Gastrointestinal TB accounts for 1–3% of all TB cases worldwide. From the oesophagus to the anus, the entire human gastrointestinal tract may be affected. The ileocecal zone is the most frequent site, accounting for 44–93% of cases ^{[4, 6]}. The majority of cases of secondary oesophageal TB in the literature are due to the direct extension of mediastinal or pulmonary TB into the oesophagus, making primary oesophageal TB a rare occurrence. Patients with oesophagobronchial or TEFs can present with symptoms such as coughing after consuming liquids and dysphagia. These signs and symptoms are comparable to those brought on by the much more common carcinoma of the oesophagus ^{[6, 7]}. Non-invasive diagnostic modalities such as CT can aid in the diagnosis of oesophageal TB. The primary procedure for obtaining biopsy material is an oesophageal endoscopy. A characteristic caseous lesion, AFB, or molecular methods like Xpert® MTB/RIF or mycobacterial culture are required for the diagnosis of TB ^{[4, 7, 8]}. Tissue biopsy also effectively rules out a metastatic neoplasm. The current trends in TEF repair are interventional treatments like stenting using bronchoscopy and endoscopy, which can lessen symptoms and increase survival. According to one study, medical therapy alone had a 90% success rate in curing oesophageal fistulae ^[6].
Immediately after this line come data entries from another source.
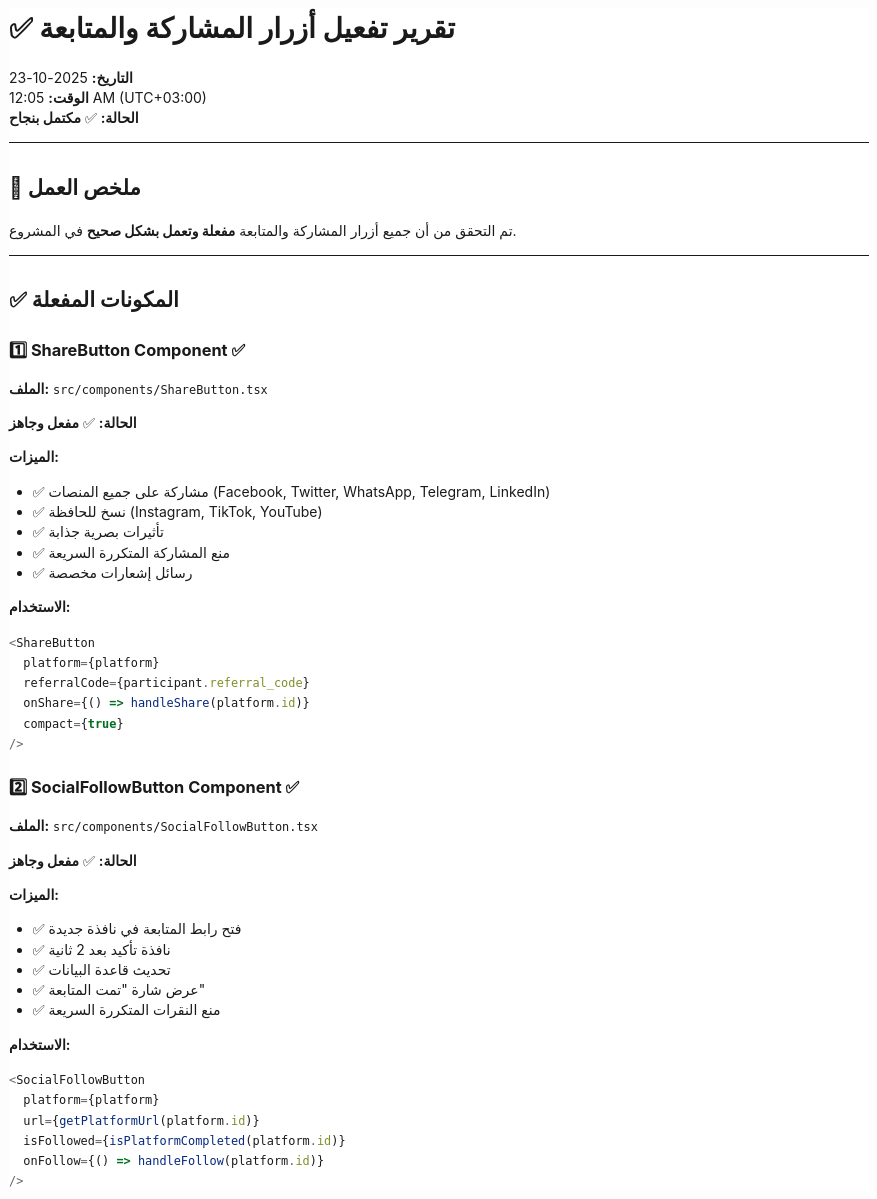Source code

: # ✅ تقرير تفعيل أزرار المشاركة والمتابعة

**التاريخ:** 2025-10-23  
**الوقت:** 12:05 AM (UTC+03:00)  
**الحالة:** ✅ **مكتمل بنجاح**

---

## 🎯 ملخص العمل

تم التحقق من أن جميع أزرار المشاركة والمتابعة **مفعلة وتعمل بشكل صحيح** في المشروع.

---

## ✅ المكونات المفعلة

### 1️⃣ ShareButton Component ✅
**الملف:** `src/components/ShareButton.tsx`

**الحالة:** ✅ **مفعل وجاهز**

**الميزات:**
- ✅ مشاركة على جميع المنصات (Facebook, Twitter, WhatsApp, Telegram, LinkedIn)
- ✅ نسخ للحافظة (Instagram, TikTok, YouTube)
- ✅ تأثيرات بصرية جذابة
- ✅ منع المشاركة المتكررة السريعة
- ✅ رسائل إشعارات مخصصة

**الاستخدام:**
```typescript
<ShareButton
  platform={platform}
  referralCode={participant.referral_code}
  onShare={() => handleShare(platform.id)}
  compact={true}
/>
```

### 2️⃣ SocialFollowButton Component ✅
**الملف:** `src/components/SocialFollowButton.tsx`

**الحالة:** ✅ **مفعل وجاهز**

**الميزات:**
- ✅ فتح رابط المتابعة في نافذة جديدة
- ✅ نافذة تأكيد بعد 2 ثانية
- ✅ تحديث قاعدة البيانات
- ✅ عرض شارة "تمت المتابعة"
- ✅ منع النقرات المتكررة السريعة

**الاستخدام:**
```typescript
<SocialFollowButton
  platform={platform}
  url={getPlatformUrl(platform.id)}
  isFollowed={isPlatformCompleted(platform.id)}
  onFollow={() => handleFollow(platform.id)}
/>
```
Treating TB in a country like India is challenging. Drug-sensitive TB is treated in two phases, namely the intensive and the continuation phases. The intensive phase lasts for 8 weeks and involves the administration of isoniazid, rifampicin, pyrazinamide and ethambutol at daily dosages by weight band categories under direct observation. The 16-week continuation phase (CP) consists of daily doses of isoniazid, rifampicin and ethambutol. In cases of disseminated, skeletal or CNS TB, the CP must be prolonged for up to 24 weeks ^[8]. The World Health Organization recommends either a shorter all-oral bedaquiline-containing regimen or a longer regimen for multidrug/rifampicin-resistant TB (MDR/RR-TB) ^[9].
We conclude by stating that it is important to keep disseminated TB in the differential diagnosis when a patient presents with vague, multisystemic symptoms, especially when the patient has been exposed to TB. It is also of equal importance to rule out malignant disease using a tissue biopsy. An early and precise diagnosis can produce significant therapeutic benefits.